- Exercises -
**a)** Reproduce the forum post about Anna Maria della Pietà word for word, from "## Hoopyfrood (May" to "was really cool.".
**b)** In the forum post about Anna Maria della Pietà, what kind of institution is the Ospedale della Pietà said to be?
**c)** Continue the forum post about Anna Maria della Pietà from its last sentence.

- Source extract -
========================================
# Are there any classical experts around? My search for the music of Anna Maria della Pieta



## Hoopyfrood (May 5, 2022)

Hope this is OK here as it's not about a soundtrack, but I thought there might be some people with some deep knowledge of classical music on these forums who might be able to help satisfy my curiosity. It stems from me learning about Vivaldi's time about the Ospedale della Pietà, an orphanage turned conservatory, where Vivaldi worked teaching mostly female orphans how to make a living through music. Apparently he wrote many of his pieces, including the Four Seasons suite, specifically for them to perform, which I thought was really cool.

Anyway, one of his best students and proteges was Anna Maria della Pieta, a violin virtuoso who stayed at the orphanage as a performer and teacher her whole life and apparently drew in crowds of tourists just to hear her play. Vivaldi wrote a lot of pieces specifically for her to perform, like these. But the wiki page mentions she was a composer as well, and so I really wanted to hear some of her work, but I'm struggling to find anything by her instead of things written by Vivaldi for her.

Part of the problem could be her being an orphan she was given her surname by the orphanage, and was also known as Anna Maria della Violin due to the practice of naming instruments that they were best at, but due to her talent she's apparently also recorded as Anna Maria della Oboe, Cello etc...
========================================
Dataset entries
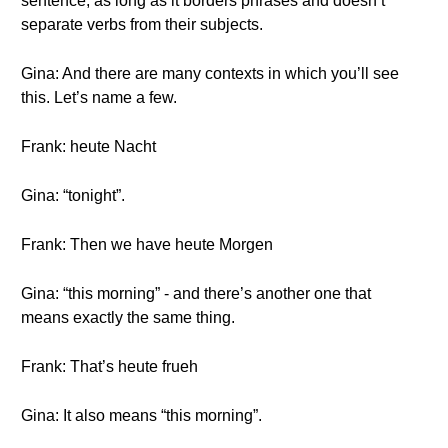
sentence, as long as it borders phrases and doesn’t
separate verbs from their subjects.
Gina: And there are many contexts in which you’ll see
this. Let’s name a few.
Frank: heute Nacht
Gina: “tonight”.
Frank: Then we have heute Morgen
Gina: “this morning” - and there’s another one that
means exactly the same thing.
Frank: That’s heute frueh
Gina: It also means “this morning”.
========================================
- Your responses -
**a)**
## Hoopyfrood (May 5, 2022)

Hope this is OK here as it's not about a soundtrack, but I thought there might be some people with some deep knowledge of classical music on these forums who might be able to help satisfy my curiosity. It stems from me learning about Vivaldi's time about the Ospedale della Pietà, an orphanage turned conservatory, where Vivaldi worked teaching mostly female orphans how to make a living through music. Apparently he wrote many of his pieces, including the Four Seasons suite, specifically for them to perform, which I thought was really cool.

**b)** An orphanage turned conservatory.

**c)**
I did find this, which is purportedly cadenzas from her notebook, but the comments seem to indicate that nobody knows if she wrote them copied them as part of some school exercise. So it might be a long shot, but does anybody know if there are any works definitely attributed to her?


----------



## Hoopyfrood (May 7, 2022)

Edward Givens said:


> I noticed some papers linked from her wikipedia page. Maybe in there?
> 
> You might consider contacting A baroque violinist - Monica Huggett maybe, or Andrew Manze. You never know who might be approachable - it's certainly an interesting topic. I could totally believe the candenzas are hers - in the renaissance (more my area) musicians absolutely wrote out their ornaments.
> 
> Good luck


OK thanks, maybe I'll look them up.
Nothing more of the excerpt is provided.